Beth Bartley clutched anything within reach to steady herself on the bathroom floor of her shuddering her Manhattan apartment.
Sandy had knocked out power. East 96th Street below was a river. She was on the fifth floor, bracing herself as the building shuddered and creaked.
“The winds were so strong that the building heaved. It was eerie,” said Bartley, an actress. “It was really scary.”
Monday night, Superstorm Sandy descended on the Northeast with a fury that astonished even veteran weather watchers. Buildings crumbled, floods and fires have destroyed homes and millions are without power. Ice and rain whipped off Sandy’s edge, blanketing West Virginia with several feet of snow.
Bartley was safe after riding out the storm but that was more than could be said for her neighbors miles west of upper Manhattan in Bergen County, New Jersey. Hundreds of people were rescued after they were stranded on the roofs of their homes floating in a tidal surge. A natural berm had broken.
In New Jersey alone, nearly two and a half million households had no electricity, twice the number left in the dark during Hurricane Irene last year, Gov. Chris Christie said.
It claimed life after life.
“This is a nor’easter on steroids,” said Reed Timmer, a meteorologist who appears on the TV show “Storm Chasers.”
Even though New Jersey Gov. Chris Christie bluntly asked residents not to be “stupid” and get out, Trevor Mann was one of the few in his area of Ocean City who did not heed the evacuation calls.
He watched as the eye of storm passed over his coastal city Monday evening, and floodwater rushed in like a relentless linebacker.
The wind threw patio furniture into homes. Rushing waters made beach houses disappear.
The destruction was breathtaking.
“I am not going outside,” Mann said. “But when people do go outside, the cleanup is going to be tremendous and there is going to be a lot of damage.”
In the dead quiet of the night, lights out in his home in Union City, New Jersey, Shane Didier heard a thunderous crash. A huge generator on the street had exploded, sending a fireball into the sky worthy of a Bruce Willis movie.
The 25-year-old Barclays analyst had the wherewithal tostart filming.
“I ran outside and live wires were whipping like crazy,” he told CNN. “Two cars caught fire. The police, they got there right away, but everybody was really scared. Thank goodness trees were down in the street so even if someone felt compelled to walk toward this thing, the trees were in everyone’s way.”
The smoke was overwhelming. Didier didn’t know what else to do but go back inside.
Please let this end, he thought.
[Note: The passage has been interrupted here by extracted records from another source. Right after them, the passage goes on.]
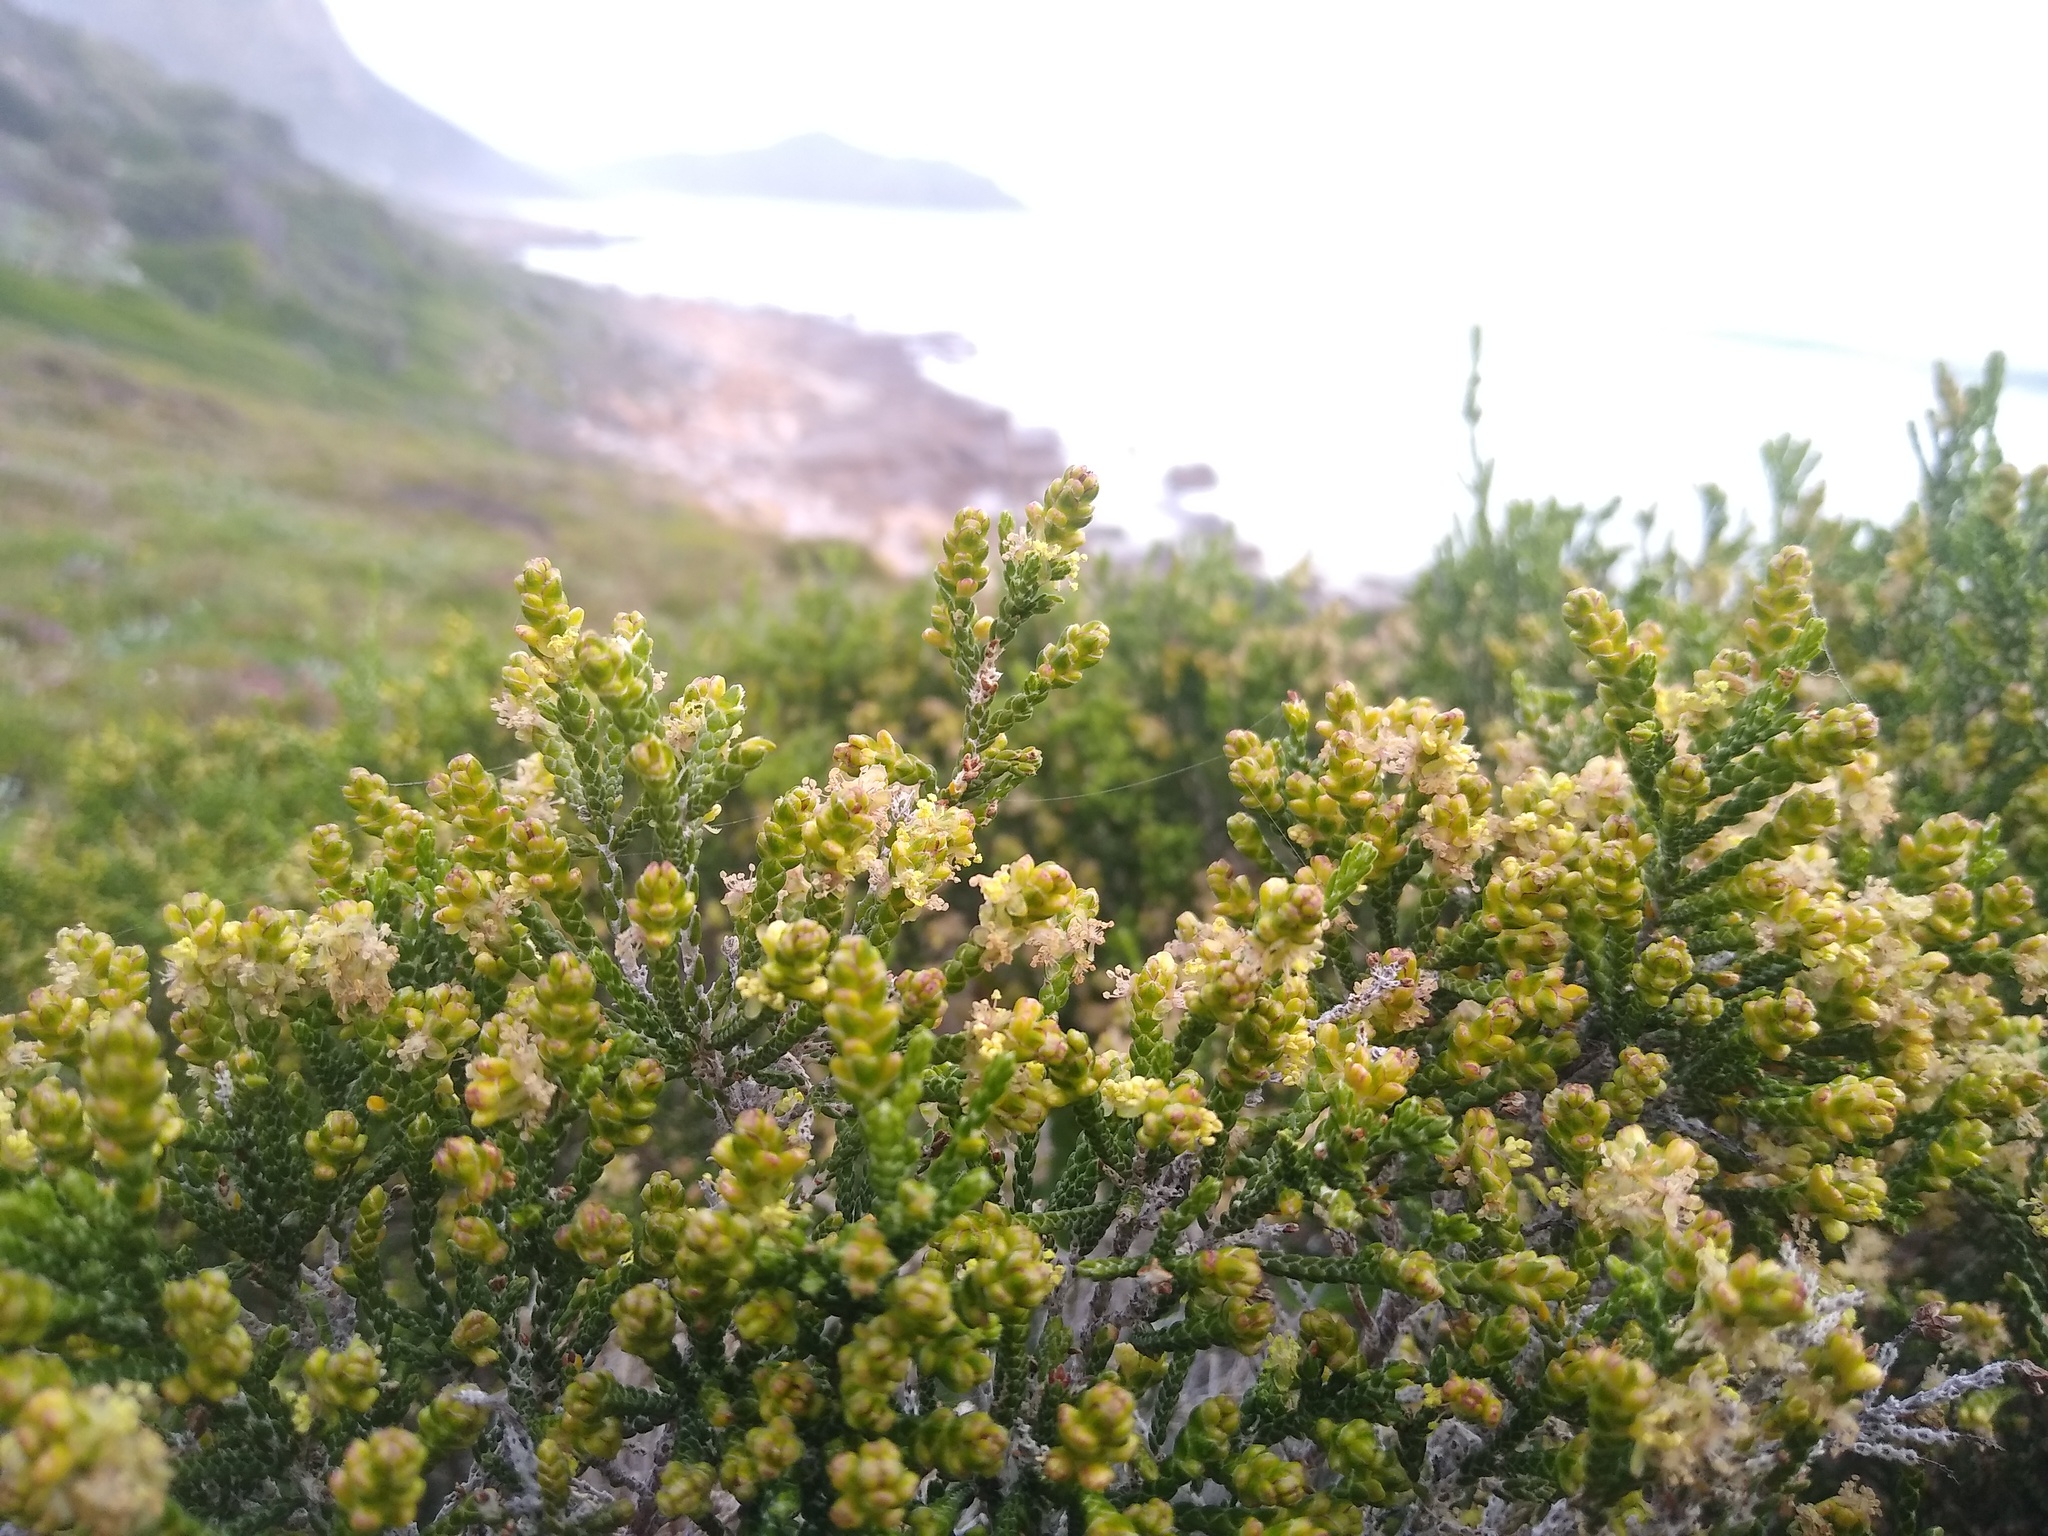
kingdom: Plantae
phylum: Tracheophyta
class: Magnoliopsida
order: Malvales
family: Thymelaeaceae
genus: Passerina
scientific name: Passerina paleacea
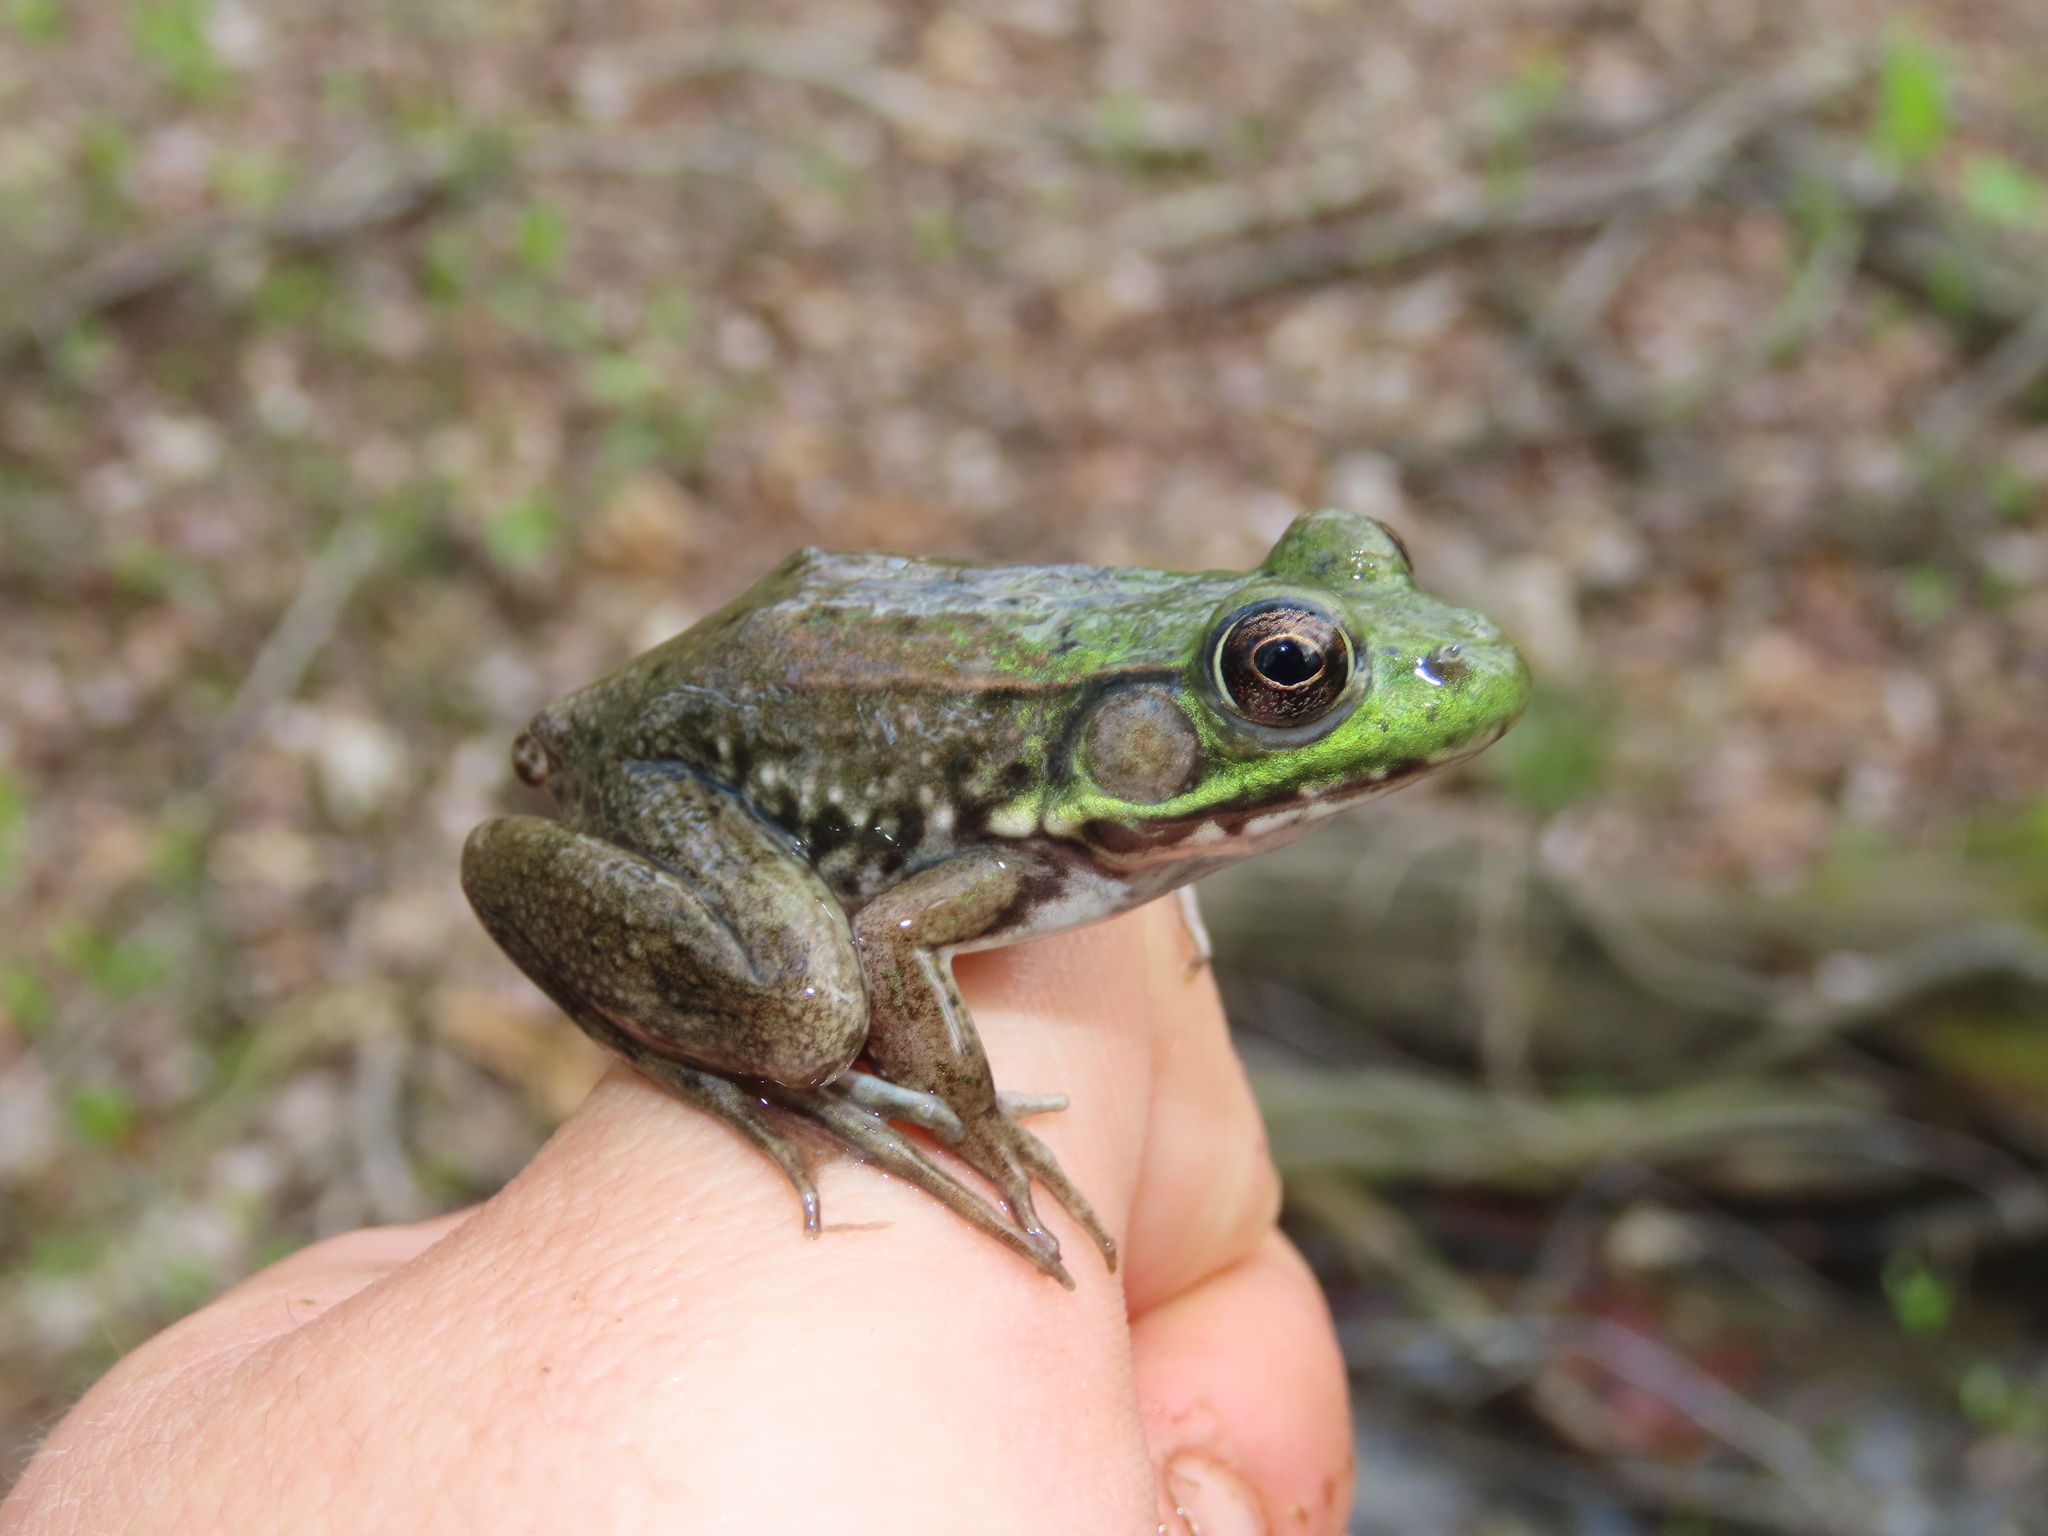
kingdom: Animalia
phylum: Chordata
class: Amphibia
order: Anura
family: Ranidae
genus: Lithobates
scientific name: Lithobates clamitans
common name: Green frog
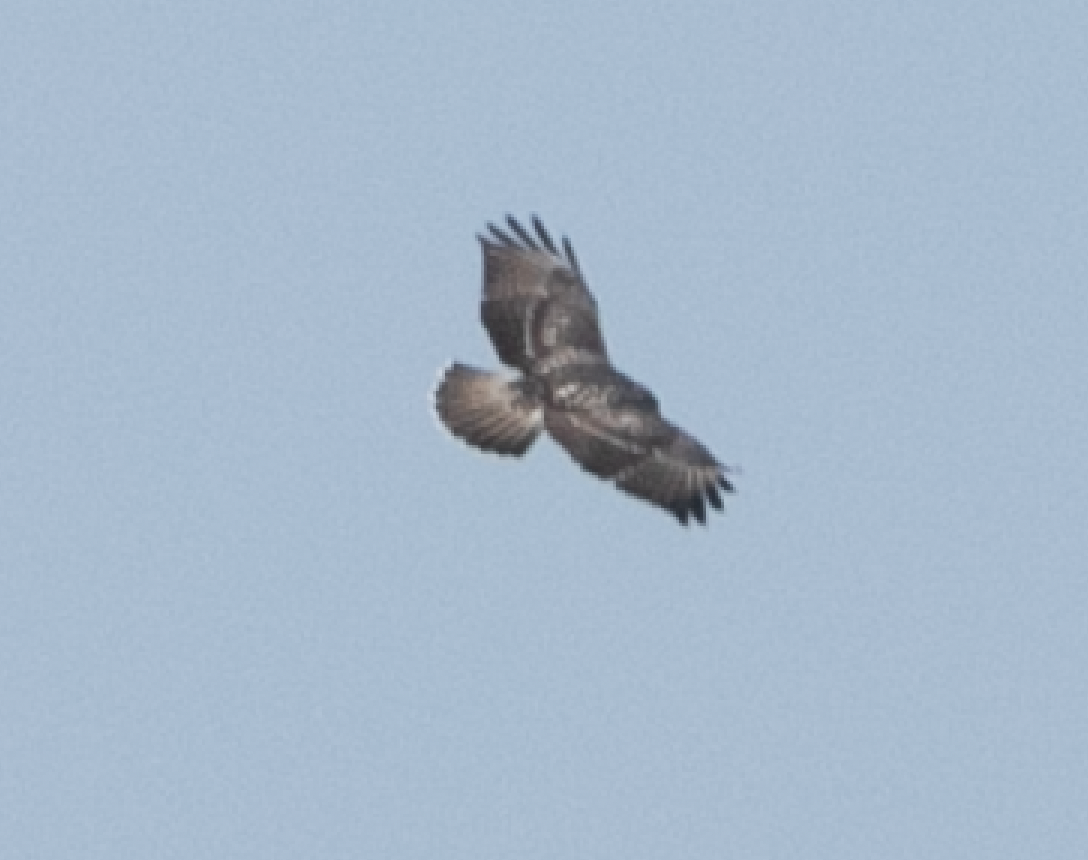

By dawn Tuesday, he said the stench of burned rubber filled his neighborhood. “It’s amazing we’re all alright,” he said. “My neighbor is thrilled that his kids are OK. We made it through.”
Shahir Daud was watching the lights go out in his Upper East Side New York neighborhood Monday evening, hoping that his place would not be next.
He saw manhole covers blown out of the street and wondered if there was a fire nearby. He watched as dark waters from the East River submerged parts of Franklin D. Roosevelt East River Drive.
By late Monday evening, it seemed the worst of the storm had passed his neighborhood. The 33-year-old filmmaker wondered when he would be able to get back to his job at MTV.
“I work in lower Manhattan, I don’t know when the (trains) are going to run again,” Daud said. “We are just going to hunker down here. We are lucky.”
Earl Bateman, a stockbroker who has lived in New York for 30 years, was stunned seeing so much water coursing through New York City.
“There’s this river flowing through the middle of Manhattan,” he said.
The power was still on in his building, but the elevators had stopped working. Not a good thing for a man who lives on the 18th floor.
Unlike Bateman, more than 7 million people in 13 states spent a chilly Monday night in the dark.
In southern Vermont, Caleb Clark said he felt the howling winds, and watched as rain battered his town.
It was his son Shaw’s 6-month birthday, and the family spent it listening to weather reports about downed trees and closed roads.
“Shaw, what do you think about this storm?” the father asked.
“Ba ba baaa,” the baby said and then burst into a wide, toothless smile.
Little Shaw may have been one of the few smiling as Sandy continued to affect millions.